Thank God its [Poor language removed] over (but the adverts will start again in late august), by the scrooges.
or
Do they know its xmas time at all (yes, probably, the blanket advertising, on radio, tv, internet, billboards and in papers and magazines since the last swallow squeaked its way out of the summer skies may have got the [Poor language removed]' message across - you bunch of souless [Poor language removed])? by the marketing boards of every corporation of planet earth (but an especial mention to [Poor language removed] woolworths and argos who seem to compete each year to start xmas off even earlier - the sight of watching santa in his grotto in mid july summer heat, sweating his balls off, so they can flog yet more plasic tat at our children and childrens children a month earlier than the year before. Because the true message of xmas is making money.
or
I wish it could be xmas everyday. (well you only need to keep the blanket xmas adverts up for an extra 7 months a year and it [Poor language removed] will be!)

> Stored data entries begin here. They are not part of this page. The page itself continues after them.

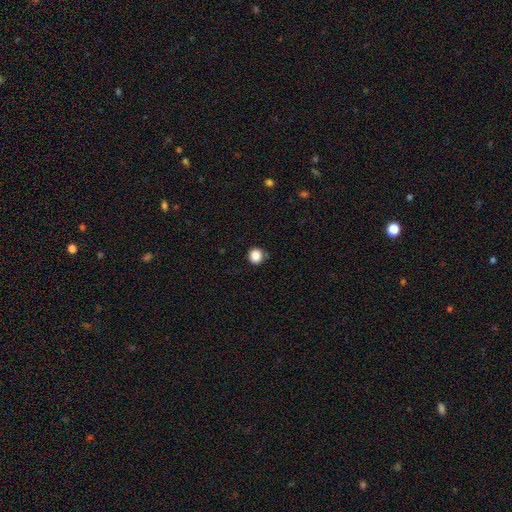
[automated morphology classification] A smooth galaxy with no disk features (87%) that is round (84%).

Vote fractions:
- Smooth or featured? smooth: 87% / star or artifact: 10% / featured or disk: 3%
- How rounded? round: 84% / in between: 15% / cigar-shaped: 1%
- Merging? none: 86% / minor disturbance: 10% / major disturbance: 2% / merger: 2%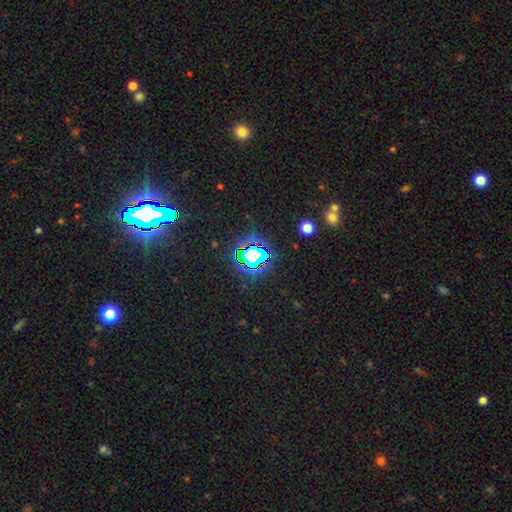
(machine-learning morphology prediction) smooth-or-featured: star or artifact: 81% | smooth: 11% | featured or disk: 7%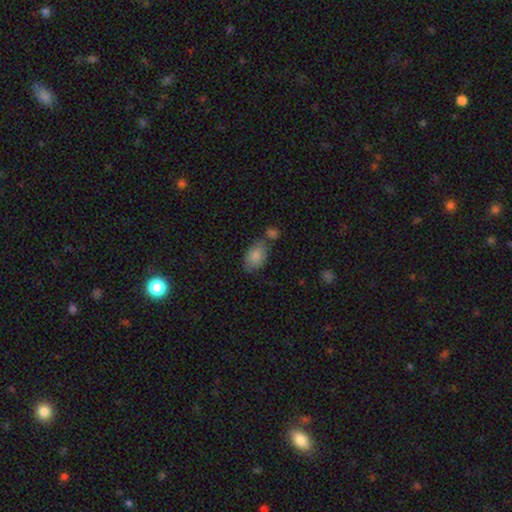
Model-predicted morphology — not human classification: This is clearly a smooth galaxy (86%). How rounded: clearly in between (90%). Merging: possibly none (55%).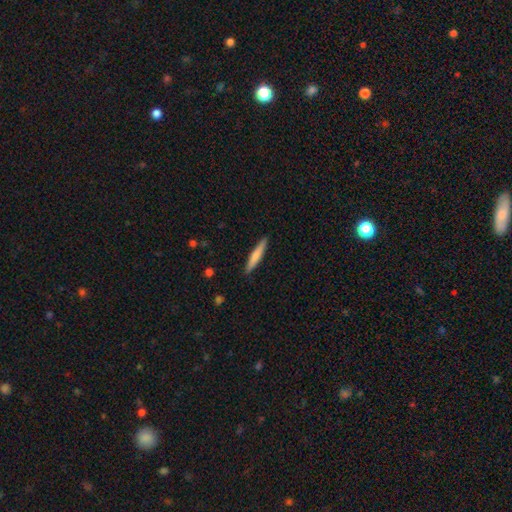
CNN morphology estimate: Overall: smooth (70%). How rounded: cigar-shaped (92%). Merging: none (90%).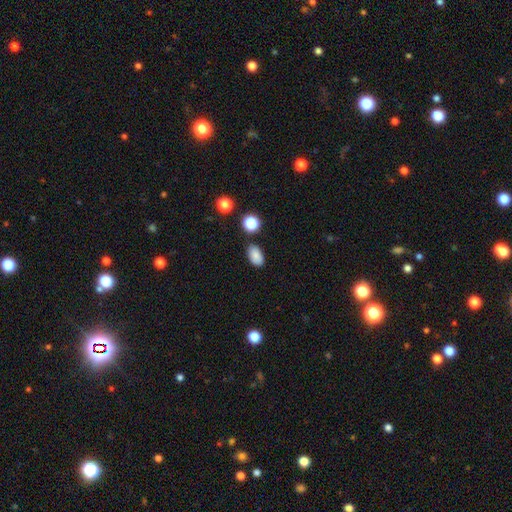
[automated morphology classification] Smooth or featured?
  - smooth: 84% *
  - star or artifact: 10%
  - featured or disk: 6%
How rounded?
  - in between: 90% *
  - round: 8%
  - cigar-shaped: 1%
Merging?
  - none: 83% *
  - minor disturbance: 11%
  - merger: 3%
  - major disturbance: 3%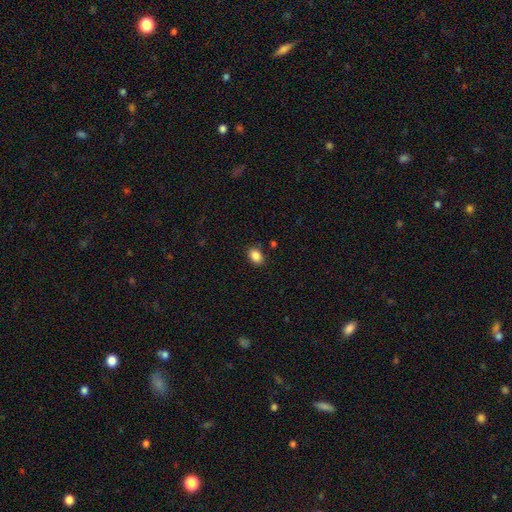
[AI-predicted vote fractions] This appears to be a smooth galaxy with no disk features (86%) that is in between round and cigar-shaped (72%). Merging: none (86%).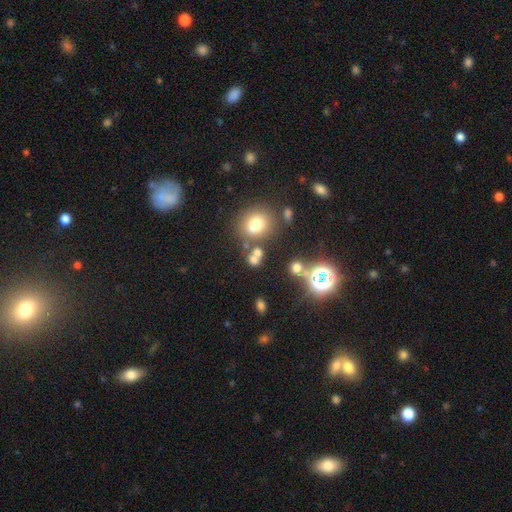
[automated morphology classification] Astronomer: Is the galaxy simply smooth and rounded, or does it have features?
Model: smooth — 62%.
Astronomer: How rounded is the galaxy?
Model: round — 72%.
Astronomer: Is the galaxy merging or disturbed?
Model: none — 54%.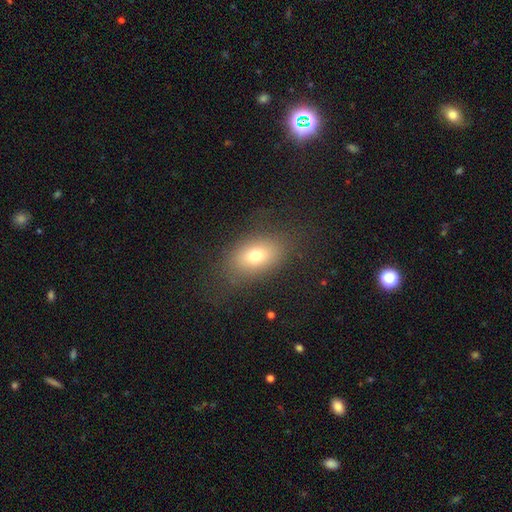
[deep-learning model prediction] This appears to be a smooth galaxy with no disk features (71%) that is in between round and cigar-shaped (80%). Merging: none (76%).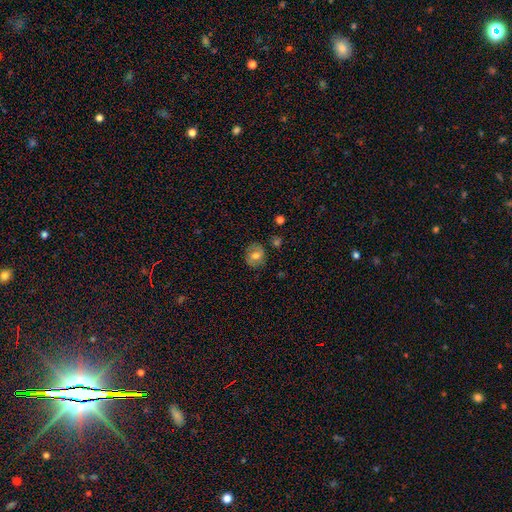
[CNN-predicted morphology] Smooth or featured? Predicted: smooth (p=0.60). How rounded? Predicted: round (p=0.64). Merging? Predicted: none (p=0.77).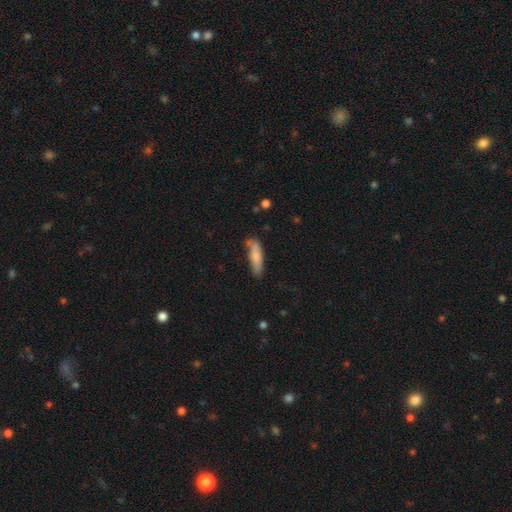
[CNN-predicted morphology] Q: Smooth or featured?
A: smooth (77%); runner-up: featured or disk (17%)
Q: How rounded?
A: cigar-shaped (63%); runner-up: in between (35%)
Q: Merging?
A: none (64%); runner-up: minor disturbance (25%)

Expect to hear from one poster on this forum, arming himself with a load of guns and going into a shopping mall and killing people with lustful sexual abandonment, before turning the gun on himself.
Anything to stop the synthesizer version of [Poor language removed]' jingle bells that won't leave my head.
that's right before I mail a pipe bomb to the marketing department at woolies.
Merry Capitalismas and a Happy New Marketing Strategy.